The biggest gainers on Nifty were Infosys, BPCL, TCS, Indian Oil Corporation, and IndusInd Bank, which were up by 6.64%, 6.5%, 4.92%, 4.76% and 3.76%, respectively.

According to provisional data on exchanges, FPIs on Thursday sold stocks worth $138.9 million and domestic institutional investors sold stocks worth $33.67 million.

India’s stock markets made gains on Friday and ended the week in the positive territory, thanks to the positive global cues Indian benchmarks were tracking. Foreign portfolio investors have remained buyers in June so far pumping in $2.87 billion into Indian equities.

The benchmark Sensex, which was up by 329.17 points or 0.94%, closed at 35,171.27 whereas Nifty, which was up by 94.1 points or 0.91%, closed at 10,383 led by information technology stocks. For this week, the benchmark indices — Sensex and Nifty — are up by 1.3%. The Indian markets were up on Friday tracking global cues which were positive on expectations of economic recovery, however the gains were capped due to a rise in coronavirus cases in countries such as the US and China.
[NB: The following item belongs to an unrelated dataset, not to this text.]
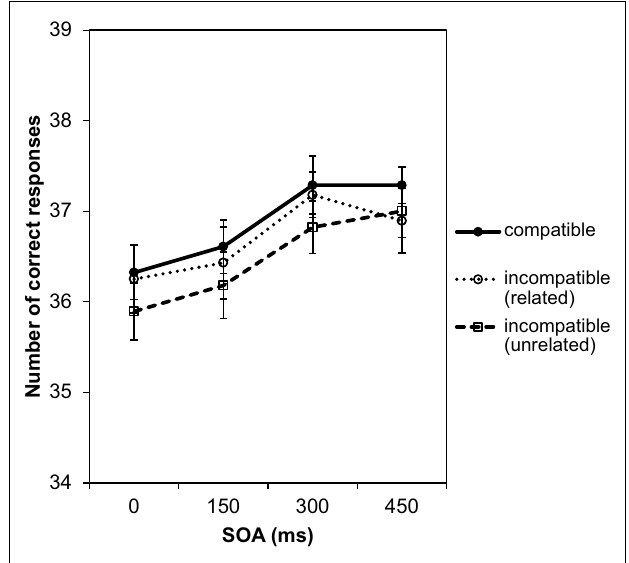
FIGURE 6 | Number of correct responses depending on SOA and compatibility. The maximum number of correct responses for each experimental condition was 40. In counting correct responses, erroneous responses and slow responses with RTs over 2000ms were excluded.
Nifty on Friday remained firmly in the positive territory touching the high point of 10,407.5 during the trading hours but ended the session off the day’s highs. Stock markets in Germany, the UK and France were up between 1% and 1.63%. Asian markets also had a productive session with bourses in China, Taiwan and South Korea, up between 0.3% and 1.05%.

According to provisional data on exchanges, FPIs on Thursday sold stocks worth $138.9 million and domestic institutional investors sold stocks worth $33.67 million. Even though FPIs were sellers in the previous day’s trading session, their total monthly inflow continues to remain positive with flows till June 24 standing at $2.87 billion. This is a result of the rush of liquidity through global markets because of the measures taken by central banks around the world. The FPIs have turned buyers in the Indian market after selling for three straight months from March till May due to panic-selling caused by the spread of Covid-19.

According to a report by Kotak Institutional Equities, the monetary actions taken by central banks was simply a way to tempt economic participants to take more risks. “The monetary actions of central banks (cut in repo rates, limited or unlimited purchases of all sorts of bonds) are simply their ways to tempt economic participants (corporates, households) to take more risks and thus, revive the economy.”

After Thursday’s monthly expiry, the start of the July series was positive as markets ended their day making gains. The futures and options segment saw volumes of `8.52 lakh crore on Friday, against the six month average of `13.9 lakh crore.

The banking stocks, however, did not contribute to the market’s gains on Friday as Nifty Bank rose 0.4%, underperforming the benchmarks.  According to a report by HDFC Securities, the economic impact of Covid-19 in context of banks will be with respect to liability franchises and potential asset quality outcomes. “Even as the nationwide lockdown gradually lifts, there is more than enough evidence to suggest the economic impact of Covid-19 is set to continue. Contextually, for banks, liability franchises and potential asset quality outcomes have come to be of paramount importance, and rightly so,” it said in its report.

It added that Kotak Mahindra Bank is likely to report the lowest increase in the gross non-performing assets.
The biggest gainers on Nifty were Infosys, BPCL, TCS, Indian Oil Corporation, and IndusInd Bank, which were up by 6.64%, 6.5%, 4.92%, 4.76% and 3.76%, respectively. The biggest losers were Bajaj Finance, ITC, Bharti Infratel, Kotak Mahindra Bank, and Tata Motors, down by 3.09%, 3.07%, 2.82%, 2.35% and 1.73%, respectively. Sectorally, the biggest gainer was Nifty IT, up by 4.05%. The Nifty Midcap and Nifty Smallcap were up by 0.23% and 0.3%, respectively.